Des opérations intellectuelles différentes convoquant des catégories disciplinaires différentes.

  • Le particulier et le général
    « Lire » et « commenter », « dégager un projet de lecture » et « formuler une problématique », « analyser le texte et effectuer des repérages »… est-ce la même chose ?
    L’un des manuels prend le parti d’exposer une méthodologie propre à chaque grand genre littéraire, ciblant les questions d’analyse selon une définition en creux de ce genre, ici, la poésie. Si on essaie de dégager cette définition, il s’agirait de prendre en compte les jeux sonores et rythmiques de la langue, la versification, et le destinataire du texte – les autres critères ne paraissant pas spécifiques à la poésie : organisation, thème, registres, figures de style… Les titres et leur ordre témoignent d’une démarche qui part de l’observation et du questionnement pour aller vers l’analyse et son organisation, allant donc du particulier au général.
    L’autre manuel prend le parti de présenter des opérations intellectuelles systématiques quel que soit le texte, mais en affinant les critères au fil des étapes, et ramifiant le propos. Nous retrouvons ainsi les distinctions entre les genres littéraires dès la première question de « repérage » : « Qui parle ? », et l’ « analyse » du texte prend la forme d’un tableau classant le travail de commentaire selon une logique tripartite : citation / procédé / interprétation. Les titres et leur ordre témoignent d’une démarche qui part de repérages généraux menant à l’identification de grandes idées pour aller vers l’analyse détaillée de phrases, c’est-à-dire allant du général au particulier.
    Ces démarches différentes posent la question de la systématisation d’étapes méthodologiques, qui risquent de figer l’exercice et d’empêcher la variété des sensibilités et des pensées.
  • La « problématique »
    On peut s’interroger sur le concept de « problématique » et la place que cette dernière tient dans des exercices d’écriture communs au second degré et à l’université (le commentaire et la dissertation).
    L’un des manuels donne la définition suivante, tout en la distinguant du « projet de lecture » :

    Il s’agit de la question à laquelle votre commentaire va répondre. Elle est généralement introduite par « comment » ou « en quoi ». Elle doit contenir (de manière explicite ou non) les grandes idées, ou hypothèses de lecture, qui serviront plus tard de parties (ou axes) dans votre plan.

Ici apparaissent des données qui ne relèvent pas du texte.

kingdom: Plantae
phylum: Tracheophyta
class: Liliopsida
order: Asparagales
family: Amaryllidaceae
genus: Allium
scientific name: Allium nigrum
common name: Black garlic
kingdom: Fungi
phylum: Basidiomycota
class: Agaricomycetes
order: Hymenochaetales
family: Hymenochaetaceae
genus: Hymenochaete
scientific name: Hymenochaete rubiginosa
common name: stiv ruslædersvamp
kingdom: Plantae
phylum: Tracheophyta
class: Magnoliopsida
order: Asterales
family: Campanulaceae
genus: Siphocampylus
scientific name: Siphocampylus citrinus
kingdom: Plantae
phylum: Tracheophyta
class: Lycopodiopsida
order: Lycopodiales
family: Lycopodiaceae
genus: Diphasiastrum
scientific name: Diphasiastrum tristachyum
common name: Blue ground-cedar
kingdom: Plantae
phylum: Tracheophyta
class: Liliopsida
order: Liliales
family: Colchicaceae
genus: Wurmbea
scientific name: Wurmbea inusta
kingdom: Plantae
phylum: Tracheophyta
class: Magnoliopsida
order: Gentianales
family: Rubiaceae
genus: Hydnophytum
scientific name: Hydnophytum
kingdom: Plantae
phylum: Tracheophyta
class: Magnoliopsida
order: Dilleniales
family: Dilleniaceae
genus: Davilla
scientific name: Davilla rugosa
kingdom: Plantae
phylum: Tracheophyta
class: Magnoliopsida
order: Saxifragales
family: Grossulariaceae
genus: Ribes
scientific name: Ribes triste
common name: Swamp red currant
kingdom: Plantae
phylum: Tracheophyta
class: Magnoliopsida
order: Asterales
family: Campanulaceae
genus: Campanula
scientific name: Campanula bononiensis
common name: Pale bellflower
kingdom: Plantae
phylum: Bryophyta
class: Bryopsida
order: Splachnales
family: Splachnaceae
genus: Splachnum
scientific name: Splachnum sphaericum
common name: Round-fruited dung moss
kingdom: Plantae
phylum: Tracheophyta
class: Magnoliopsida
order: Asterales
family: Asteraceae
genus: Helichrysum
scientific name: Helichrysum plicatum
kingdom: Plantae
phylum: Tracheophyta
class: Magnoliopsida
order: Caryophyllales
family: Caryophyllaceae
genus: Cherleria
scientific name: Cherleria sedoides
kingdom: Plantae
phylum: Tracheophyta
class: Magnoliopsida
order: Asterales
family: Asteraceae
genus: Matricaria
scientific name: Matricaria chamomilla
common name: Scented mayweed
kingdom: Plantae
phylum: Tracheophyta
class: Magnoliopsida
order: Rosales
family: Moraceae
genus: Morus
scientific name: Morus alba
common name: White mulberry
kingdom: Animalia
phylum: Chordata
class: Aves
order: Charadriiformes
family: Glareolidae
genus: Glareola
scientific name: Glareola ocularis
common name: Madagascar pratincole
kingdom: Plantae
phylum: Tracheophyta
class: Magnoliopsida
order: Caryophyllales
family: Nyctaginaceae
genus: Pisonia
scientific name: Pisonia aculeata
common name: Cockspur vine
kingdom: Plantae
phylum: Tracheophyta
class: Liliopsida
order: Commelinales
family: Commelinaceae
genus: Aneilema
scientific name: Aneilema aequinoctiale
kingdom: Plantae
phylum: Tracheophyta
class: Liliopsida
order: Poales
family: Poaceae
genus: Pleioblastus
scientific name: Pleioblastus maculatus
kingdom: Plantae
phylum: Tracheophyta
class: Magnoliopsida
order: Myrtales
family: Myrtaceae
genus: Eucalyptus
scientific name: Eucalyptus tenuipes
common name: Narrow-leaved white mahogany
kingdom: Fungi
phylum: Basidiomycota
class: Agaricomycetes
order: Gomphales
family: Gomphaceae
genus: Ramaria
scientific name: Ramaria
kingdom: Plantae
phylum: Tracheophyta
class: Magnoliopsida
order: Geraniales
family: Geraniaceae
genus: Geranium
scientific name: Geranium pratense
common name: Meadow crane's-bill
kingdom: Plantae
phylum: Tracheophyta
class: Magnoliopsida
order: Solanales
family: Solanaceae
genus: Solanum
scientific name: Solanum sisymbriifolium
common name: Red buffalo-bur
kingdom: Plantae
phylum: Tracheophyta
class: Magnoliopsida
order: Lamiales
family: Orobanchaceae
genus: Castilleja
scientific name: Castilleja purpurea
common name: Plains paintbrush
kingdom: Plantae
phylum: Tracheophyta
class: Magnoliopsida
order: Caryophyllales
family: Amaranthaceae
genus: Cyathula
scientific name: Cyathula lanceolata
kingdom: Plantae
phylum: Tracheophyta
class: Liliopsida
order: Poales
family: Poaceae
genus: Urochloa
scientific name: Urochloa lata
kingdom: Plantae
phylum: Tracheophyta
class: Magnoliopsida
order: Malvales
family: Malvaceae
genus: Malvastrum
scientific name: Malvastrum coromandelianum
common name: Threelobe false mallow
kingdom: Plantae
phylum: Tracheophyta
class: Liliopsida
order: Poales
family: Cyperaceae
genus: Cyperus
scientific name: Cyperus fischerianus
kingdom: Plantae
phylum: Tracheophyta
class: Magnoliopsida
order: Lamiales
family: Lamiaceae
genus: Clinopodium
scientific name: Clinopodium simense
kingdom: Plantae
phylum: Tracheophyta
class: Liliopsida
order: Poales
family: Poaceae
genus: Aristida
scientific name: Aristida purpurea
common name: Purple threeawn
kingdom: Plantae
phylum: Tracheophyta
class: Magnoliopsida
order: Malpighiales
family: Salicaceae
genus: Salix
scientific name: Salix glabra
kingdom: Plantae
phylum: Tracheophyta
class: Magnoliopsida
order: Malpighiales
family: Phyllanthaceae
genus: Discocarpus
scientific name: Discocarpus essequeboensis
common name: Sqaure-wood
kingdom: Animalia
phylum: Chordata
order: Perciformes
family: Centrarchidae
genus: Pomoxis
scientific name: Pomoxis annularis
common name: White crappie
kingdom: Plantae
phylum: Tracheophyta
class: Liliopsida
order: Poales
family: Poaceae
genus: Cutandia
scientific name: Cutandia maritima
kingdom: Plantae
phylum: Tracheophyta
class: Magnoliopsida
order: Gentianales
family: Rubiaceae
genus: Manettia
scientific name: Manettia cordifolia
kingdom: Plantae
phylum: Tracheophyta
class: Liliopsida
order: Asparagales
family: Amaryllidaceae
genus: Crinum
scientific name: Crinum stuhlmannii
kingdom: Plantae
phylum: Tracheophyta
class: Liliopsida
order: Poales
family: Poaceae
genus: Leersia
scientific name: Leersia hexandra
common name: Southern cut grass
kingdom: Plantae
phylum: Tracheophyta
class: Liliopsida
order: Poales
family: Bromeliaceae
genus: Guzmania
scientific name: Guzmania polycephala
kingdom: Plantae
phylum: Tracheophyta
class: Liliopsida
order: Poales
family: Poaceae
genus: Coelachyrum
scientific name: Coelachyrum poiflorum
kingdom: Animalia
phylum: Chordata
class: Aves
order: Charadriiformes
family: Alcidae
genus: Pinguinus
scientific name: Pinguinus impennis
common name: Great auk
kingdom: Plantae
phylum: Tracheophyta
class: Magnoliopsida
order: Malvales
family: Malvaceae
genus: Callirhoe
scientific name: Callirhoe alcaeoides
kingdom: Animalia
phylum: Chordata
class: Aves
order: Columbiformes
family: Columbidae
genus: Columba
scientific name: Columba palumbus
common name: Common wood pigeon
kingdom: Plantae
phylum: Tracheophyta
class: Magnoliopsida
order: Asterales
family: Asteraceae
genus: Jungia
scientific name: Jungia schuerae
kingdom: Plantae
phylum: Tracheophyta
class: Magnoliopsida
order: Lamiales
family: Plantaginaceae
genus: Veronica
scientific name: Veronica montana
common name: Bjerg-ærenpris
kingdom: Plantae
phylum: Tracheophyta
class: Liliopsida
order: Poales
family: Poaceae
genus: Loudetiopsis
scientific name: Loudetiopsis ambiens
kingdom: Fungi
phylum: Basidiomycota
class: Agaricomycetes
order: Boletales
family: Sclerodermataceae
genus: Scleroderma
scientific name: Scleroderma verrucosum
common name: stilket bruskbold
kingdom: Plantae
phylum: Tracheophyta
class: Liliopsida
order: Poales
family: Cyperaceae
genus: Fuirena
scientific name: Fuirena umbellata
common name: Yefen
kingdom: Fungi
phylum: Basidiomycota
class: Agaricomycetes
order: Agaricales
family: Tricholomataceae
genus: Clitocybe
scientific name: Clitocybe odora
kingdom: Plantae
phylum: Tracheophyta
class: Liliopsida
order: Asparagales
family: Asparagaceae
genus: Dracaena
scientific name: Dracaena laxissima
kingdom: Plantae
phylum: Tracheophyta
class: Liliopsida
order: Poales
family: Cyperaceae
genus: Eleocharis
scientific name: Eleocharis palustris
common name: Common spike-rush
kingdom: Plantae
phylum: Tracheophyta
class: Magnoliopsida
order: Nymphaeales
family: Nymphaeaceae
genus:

    On retrouve ici une conception universitaire : une problématique dense, subsumant toutes les strates de l’analyse à venir, dans l’esprit d’un objet intellectuel clos sur lui-même.

Quelle appropriation pour l’élève ?

  • Une fiche méthodologique préconçue
    Chaque élève doit-il suivre les mêmes étapes ? Lesquels vont lire et relire ces fiches ? Sera-ce au bon moment ? Vont-ils « ficher les fiches », et pourquoi ?
    Le professeur doit donc avoir un regard à la fois sur la vision de l’exercice que dégage une fiche méthode, et sur son rôle dans une situation d’apprentissage pour l’élève.
  • Les instructions officielles
    À ce stade il est intéressant de revenir à la note de service n°2019-042 du 18-4-2019 définissant l’épreuve terminale anticipée de français du commentaire, et qui permet de mesurer en quoi les manuels proposent leur interprétation :

    Le candidat compose un devoir qui présente de manière organisée ce qu’il a retenu de sa lecture et justifie par des analyses précises son interprétation et ses jugements personnels.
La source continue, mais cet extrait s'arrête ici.